The forum moved to the US as a "gesture of solidarity with New York". Some 20 heads of state - with the exception of President George W Bush - and hundreds of international figures are also attending what is the first big global forum since September 11th.
"The Enron debacle created a crisis within the entire US capital markets," Mr Samuel DiPiazza, global chief executive officer of PricewaterhouseCoopers (PwC) - the world's second largest accounting firm - told The Irish Times. "Our profession is right in the middle of it and this extraordinary event requires an extraordinary response."
Mr DiPiazza said the US capital markets were among the most vibrant because of their integrity. To prevent a perception of conflict of interest, his firm planned to spin off its consulting arm, PwC Consulting, which provided 30 per cent of global revenues, he said.
Many forum participants complained that the much-vaunted transparency of the American business model was undermined by the alleged collusion of accountancy firm Arthur Andersen in hiding Enron's difficulties, which resulted in huge losses for investors when the company went bankrupt in December.

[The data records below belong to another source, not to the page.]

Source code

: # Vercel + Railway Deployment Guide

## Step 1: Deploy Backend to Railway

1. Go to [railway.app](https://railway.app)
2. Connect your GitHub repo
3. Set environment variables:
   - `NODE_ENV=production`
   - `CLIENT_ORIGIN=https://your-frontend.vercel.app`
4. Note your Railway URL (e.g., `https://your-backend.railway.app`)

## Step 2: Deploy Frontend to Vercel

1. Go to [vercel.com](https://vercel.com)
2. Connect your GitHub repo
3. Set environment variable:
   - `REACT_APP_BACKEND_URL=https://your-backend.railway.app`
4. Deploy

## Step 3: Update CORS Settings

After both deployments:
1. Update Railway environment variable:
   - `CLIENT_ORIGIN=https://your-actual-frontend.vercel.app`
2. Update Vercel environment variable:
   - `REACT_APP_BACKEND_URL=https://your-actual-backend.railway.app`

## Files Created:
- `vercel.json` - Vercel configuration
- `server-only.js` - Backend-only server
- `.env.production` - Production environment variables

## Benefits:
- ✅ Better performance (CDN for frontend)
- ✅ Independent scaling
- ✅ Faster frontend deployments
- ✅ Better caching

A PwC survey of 1,161 CEOs from 33 countries produced at the forum shows that the sometimes violent anti-globalisation protests outside the annual forum in recent years may be having an effect. Many protest groups are picketing the five-day event.
Most CEOs expressed deep concerns about the growing gap between rich and poor countries, and 70 per cent said corporate social responsibility was "vital" to profitability, according to the survey. The corporate titans also said they were worried about "environmental responsibilities" and the social impact of corporate strategies and investment.
The survey, carried out in the autumn, revealed that the September 11th attacks on the US reverberated through boardrooms across the world. Nearly half the CEOs created or revised corporate disaster or recovery plans or imposed travel restrictions, and 43 per cent revised downwards their financial forecasts.
Four out of 10 focused on two probabilities, the vulnerability of global supply chains and continuing stagnation. More than a third feared the attacks would strengthen the anti-globalisation movement. Economists at the forum generally voiced optimism about the US economy, though there were some disagreements.
Ms Gail Fosler, chief economist at the Conference Board, which measures US economic indices, stated bluntly: "The US recession is over. The trough was in November. This has been one of the mildest recessions on record."
However, Mr Stephen Roach, chief economist of Morgan Stanley, USA, said: "The recession is not over. We will have a doubledip in the spring. The fundamental state of the US economy is crummy. Americans have no savings and a lot of debt. It will be a shaky recovery at best. And the US can't do the heavy lifting now. The world is going to have to figure out how to do its own heavy lifting in growth and reform," he said.
Mr Jacob Frenkel, president of Merrill Lynch International, UK, responded: "The US economy has very strong fundamentals. The economy will grow 1.5 per cent in 2002 and 2.6 per cent in the fourth quarter. Europe is on the way to recovery but it is less flexible, and recovery will be slower."